- YOUR ASSIGNMENT
Retype the data in its entirety, with no word changed.

- RECORDS SHOWN
━━━━
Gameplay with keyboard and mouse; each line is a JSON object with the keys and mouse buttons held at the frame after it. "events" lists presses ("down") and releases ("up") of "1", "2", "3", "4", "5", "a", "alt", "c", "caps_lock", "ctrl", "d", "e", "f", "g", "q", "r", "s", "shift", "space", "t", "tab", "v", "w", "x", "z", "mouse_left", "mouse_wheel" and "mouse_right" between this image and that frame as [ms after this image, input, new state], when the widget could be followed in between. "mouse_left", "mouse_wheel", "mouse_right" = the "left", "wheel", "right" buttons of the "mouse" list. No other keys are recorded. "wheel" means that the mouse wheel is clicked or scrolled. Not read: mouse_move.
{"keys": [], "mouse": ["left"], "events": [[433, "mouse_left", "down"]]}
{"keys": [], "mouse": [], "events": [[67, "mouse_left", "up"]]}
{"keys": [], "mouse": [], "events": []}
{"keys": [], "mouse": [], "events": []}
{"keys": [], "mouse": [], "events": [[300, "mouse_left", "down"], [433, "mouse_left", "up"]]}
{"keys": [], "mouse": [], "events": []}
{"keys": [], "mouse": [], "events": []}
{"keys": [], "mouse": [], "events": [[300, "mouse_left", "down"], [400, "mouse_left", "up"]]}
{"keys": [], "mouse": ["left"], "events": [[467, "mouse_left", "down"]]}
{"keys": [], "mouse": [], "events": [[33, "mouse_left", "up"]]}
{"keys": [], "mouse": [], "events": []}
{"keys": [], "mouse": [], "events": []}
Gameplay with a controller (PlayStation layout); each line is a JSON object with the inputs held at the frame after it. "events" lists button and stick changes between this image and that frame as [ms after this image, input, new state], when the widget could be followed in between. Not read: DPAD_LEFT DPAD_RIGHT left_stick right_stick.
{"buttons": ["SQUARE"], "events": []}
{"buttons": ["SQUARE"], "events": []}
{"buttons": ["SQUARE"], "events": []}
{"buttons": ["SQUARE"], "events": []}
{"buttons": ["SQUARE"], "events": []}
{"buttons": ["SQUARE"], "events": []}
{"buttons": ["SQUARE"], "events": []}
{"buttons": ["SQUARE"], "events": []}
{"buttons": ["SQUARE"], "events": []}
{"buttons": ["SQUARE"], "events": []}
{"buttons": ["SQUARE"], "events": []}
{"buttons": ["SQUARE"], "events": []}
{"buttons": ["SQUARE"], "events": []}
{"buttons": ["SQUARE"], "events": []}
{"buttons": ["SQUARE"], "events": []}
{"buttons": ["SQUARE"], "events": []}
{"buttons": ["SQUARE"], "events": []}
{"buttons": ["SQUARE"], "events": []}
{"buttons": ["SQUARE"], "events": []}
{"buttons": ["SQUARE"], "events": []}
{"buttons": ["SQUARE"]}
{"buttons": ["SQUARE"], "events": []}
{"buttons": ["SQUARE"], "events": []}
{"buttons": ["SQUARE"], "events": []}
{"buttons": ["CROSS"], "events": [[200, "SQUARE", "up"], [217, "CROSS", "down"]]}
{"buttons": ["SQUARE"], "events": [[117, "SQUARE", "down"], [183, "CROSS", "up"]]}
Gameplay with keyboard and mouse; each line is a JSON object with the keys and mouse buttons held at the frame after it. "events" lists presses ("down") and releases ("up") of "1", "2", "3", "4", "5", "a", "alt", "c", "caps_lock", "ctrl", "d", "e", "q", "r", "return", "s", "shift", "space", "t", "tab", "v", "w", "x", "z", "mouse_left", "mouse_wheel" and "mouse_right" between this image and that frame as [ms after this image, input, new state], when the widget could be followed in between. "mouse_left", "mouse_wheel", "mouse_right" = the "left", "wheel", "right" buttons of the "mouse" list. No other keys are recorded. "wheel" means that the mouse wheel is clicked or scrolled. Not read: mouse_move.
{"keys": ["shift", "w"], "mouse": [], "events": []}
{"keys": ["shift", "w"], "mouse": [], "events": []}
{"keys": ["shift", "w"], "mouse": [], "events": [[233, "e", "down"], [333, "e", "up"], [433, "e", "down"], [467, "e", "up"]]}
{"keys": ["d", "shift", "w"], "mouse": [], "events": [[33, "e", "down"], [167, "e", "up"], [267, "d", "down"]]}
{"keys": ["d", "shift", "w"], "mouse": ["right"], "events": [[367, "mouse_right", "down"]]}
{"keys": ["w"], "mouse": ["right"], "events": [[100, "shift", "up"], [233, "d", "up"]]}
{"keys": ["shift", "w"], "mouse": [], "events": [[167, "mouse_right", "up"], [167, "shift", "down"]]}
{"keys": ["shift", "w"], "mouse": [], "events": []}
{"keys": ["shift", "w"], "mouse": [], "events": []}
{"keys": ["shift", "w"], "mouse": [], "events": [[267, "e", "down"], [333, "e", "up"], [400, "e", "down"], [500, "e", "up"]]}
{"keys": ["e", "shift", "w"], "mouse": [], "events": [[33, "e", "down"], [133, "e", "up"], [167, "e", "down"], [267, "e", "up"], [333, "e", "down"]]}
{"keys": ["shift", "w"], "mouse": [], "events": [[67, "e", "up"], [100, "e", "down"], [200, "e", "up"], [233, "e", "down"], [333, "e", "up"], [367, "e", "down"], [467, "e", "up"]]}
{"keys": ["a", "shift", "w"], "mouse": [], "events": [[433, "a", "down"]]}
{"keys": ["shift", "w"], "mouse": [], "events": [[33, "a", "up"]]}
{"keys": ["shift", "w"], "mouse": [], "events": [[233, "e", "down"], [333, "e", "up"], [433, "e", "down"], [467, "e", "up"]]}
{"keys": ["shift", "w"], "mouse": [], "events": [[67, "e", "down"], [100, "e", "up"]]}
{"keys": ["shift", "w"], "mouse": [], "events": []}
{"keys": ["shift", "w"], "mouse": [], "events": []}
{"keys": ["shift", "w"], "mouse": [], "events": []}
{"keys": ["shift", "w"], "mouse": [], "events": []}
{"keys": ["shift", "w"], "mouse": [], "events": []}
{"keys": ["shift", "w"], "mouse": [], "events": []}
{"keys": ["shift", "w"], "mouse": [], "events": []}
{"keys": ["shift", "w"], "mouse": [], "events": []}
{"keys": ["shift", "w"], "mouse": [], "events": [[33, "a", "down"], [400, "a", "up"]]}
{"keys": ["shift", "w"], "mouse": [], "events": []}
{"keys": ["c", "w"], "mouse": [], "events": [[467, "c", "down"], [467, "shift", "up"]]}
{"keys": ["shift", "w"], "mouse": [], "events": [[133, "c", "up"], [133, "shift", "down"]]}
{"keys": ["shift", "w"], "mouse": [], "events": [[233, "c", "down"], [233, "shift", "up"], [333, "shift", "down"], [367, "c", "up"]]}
━━━━
- RESPONSE
Gameplay with keyboard and mouse; each line is a JSON object with the keys and mouse buttons held at the frame after it. "events" lists presses ("down") and releases ("up") of "1", "2", "3", "4", "5", "a", "alt", "c", "caps_lock", "ctrl", "d", "e", "f", "g", "q", "r", "s", "shift", "space", "t", "tab", "v", "w", "x", "z", "mouse_left", "mouse_wheel" and "mouse_right" between this image and that frame as [ms after this image, input, new state], when the widget could be followed in between. "mouse_left", "mouse_wheel", "mouse_right" = the "left", "wheel", "right" buttons of the "mouse" list. No other keys are recorded. "wheel" means that the mouse wheel is clicked or scrolled. Not read: mouse_move.
{"keys": [], "mouse": ["left"], "events": [[433, "mouse_left", "down"]]}
{"keys": [], "mouse": [], "events": [[67, "mouse_left", "up"]]}
{"keys": [], "mouse": [], "events": []}
{"keys": [], "mouse": [], "events": []}
{"keys": [], "mouse": [], "events": [[300, "mouse_left", "down"], [433, "mouse_left", "up"]]}
{"keys": [], "mouse": [], "events": []}
{"keys": [], "mouse": [], "events": []}
{"keys": [], "mouse": [], "events": [[300, "mouse_left", "down"], [400, "mouse_left", "up"]]}
{"keys": [], "mouse": ["left"], "events": [[467, "mouse_left", "down"]]}
{"keys": [], "mouse": [], "events": [[33, "mouse_left", "up"]]}
{"keys": [], "mouse": [], "events": []}
{"keys": [], "mouse": [], "events": []}
Gameplay with a controller (PlayStation layout); each line is a JSON object with the inputs held at the frame after it. "events" lists button and stick changes between this image and that frame as [ms after this image, input, new state], when the widget could be followed in between. Not read: DPAD_LEFT DPAD_RIGHT left_stick right_stick.
{"buttons": ["SQUARE"], "events": []}
{"buttons": ["SQUARE"], "events": []}
{"buttons": ["SQUARE"], "events": []}
{"buttons": ["SQUARE"], "events": []}
{"buttons": ["SQUARE"], "events": []}
{"buttons": ["SQUARE"], "events": []}
{"buttons": ["SQUARE"], "events": []}
{"buttons": ["SQUARE"], "events": []}
{"buttons": ["SQUARE"], "events": []}
{"buttons": ["SQUARE"], "events": []}
{"buttons": ["SQUARE"], "events": []}
{"buttons": ["SQUARE"], "events": []}
{"buttons": ["SQUARE"], "events": []}
{"buttons": ["SQUARE"], "events": []}
{"buttons": ["SQUARE"], "events": []}
{"buttons": ["SQUARE"], "events": []}
{"buttons": ["SQUARE"], "events": []}
{"buttons": ["SQUARE"], "events": []}
{"buttons": ["SQUARE"], "events": []}
{"buttons": ["SQUARE"], "events": []}
{"buttons": ["SQUARE"]}
{"buttons": ["SQUARE"], "events": []}
{"buttons": ["SQUARE"], "events": []}
{"buttons": ["SQUARE"], "events": []}
{"buttons": ["CROSS"], "events": [[200, "SQUARE", "up"], [217, "CROSS", "down"]]}
{"buttons": ["SQUARE"], "events": [[117, "SQUARE", "down"], [183, "CROSS", "up"]]}
Gameplay with keyboard and mouse; each line is a JSON object with the keys and mouse buttons held at the frame after it. "events" lists presses ("down") and releases ("up") of "1", "2", "3", "4", "5", "a", "alt", "c", "caps_lock", "ctrl", "d", "e", "q", "r", "return", "s", "shift", "space", "t", "tab", "v", "w", "x", "z", "mouse_left", "mouse_wheel" and "mouse_right" between this image and that frame as [ms after this image, input, new state], when the widget could be followed in between. "mouse_left", "mouse_wheel", "mouse_right" = the "left", "wheel", "right" buttons of the "mouse" list. No other keys are recorded. "wheel" means that the mouse wheel is clicked or scrolled. Not read: mouse_move.
{"keys": ["shift", "w"], "mouse": [], "events": []}
{"keys": ["shift", "w"], "mouse": [], "events": []}
{"keys": ["shift", "w"], "mouse": [], "events": [[233, "e", "down"], [333, "e", "up"], [433, "e", "down"], [467, "e", "up"]]}
{"keys": ["d", "shift", "w"], "mouse": [], "events": [[33, "e", "down"], [167, "e", "up"], [267, "d", "down"]]}
{"keys": ["d", "shift", "w"], "mouse": ["right"], "events": [[367, "mouse_right", "down"]]}
{"keys": ["w"], "mouse": ["right"], "events": [[100, "shift", "up"], [233, "d", "up"]]}
{"keys": ["shift", "w"], "mouse": [], "events": [[167, "mouse_right", "up"], [167, "shift", "down"]]}
{"keys": ["shift", "w"], "mouse": [], "events": []}
{"keys": ["shift", "w"], "mouse": [], "events": []}
{"keys": ["shift", "w"], "mouse": [], "events": [[267, "e", "down"], [333, "e", "up"], [400, "e", "down"], [500, "e", "up"]]}
{"keys": ["e", "shift", "w"], "mouse": [], "events": [[33, "e", "down"], [133, "e", "up"], [167, "e", "down"], [267, "e", "up"], [333, "e", "down"]]}
{"keys": ["shift", "w"], "mouse": [], "events": [[67, "e", "up"], [100, "e", "down"], [200, "e", "up"], [233, "e", "down"], [333, "e", "up"], [367, "e", "down"], [467, "e", "up"]]}
{"keys": ["a", "shift", "w"], "mouse": [], "events": [[433, "a", "down"]]}
{"keys": ["shift", "w"], "mouse": [], "events": [[33, "a", "up"]]}
{"keys": ["shift", "w"], "mouse": [], "events": [[233, "e", "down"], [333, "e", "up"], [433, "e", "down"], [467, "e", "up"]]}
{"keys": ["shift", "w"], "mouse": [], "events": [[67, "e", "down"], [100, "e", "up"]]}
{"keys": ["shift", "w"], "mouse": [], "events": []}
{"keys": ["shift", "w"], "mouse": [], "events": []}
{"keys": ["shift", "w"], "mouse": [], "events": []}
{"keys": ["shift", "w"], "mouse": [], "events": []}
{"keys": ["shift", "w"], "mouse": [], "events": []}
{"keys": ["shift", "w"], "mouse": [], "events": []}
{"keys": ["shift", "w"], "mouse": [], "events": []}
{"keys": ["shift", "w"], "mouse": [], "events": []}
{"keys": ["shift", "w"], "mouse": [], "events": [[33, "a", "down"], [400, "a", "up"]]}
{"keys": ["shift", "w"], "mouse": [], "events": []}
{"keys": ["c", "w"], "mouse": [], "events": [[467, "c", "down"], [467, "shift", "up"]]}
{"keys": ["shift", "w"], "mouse": [], "events": [[133, "c", "up"], [133, "shift", "down"]]}
{"keys": ["shift", "w"], "mouse": [], "events": [[233, "c", "down"], [233, "shift", "up"], [333, "shift", "down"], [367, "c", "up"]]}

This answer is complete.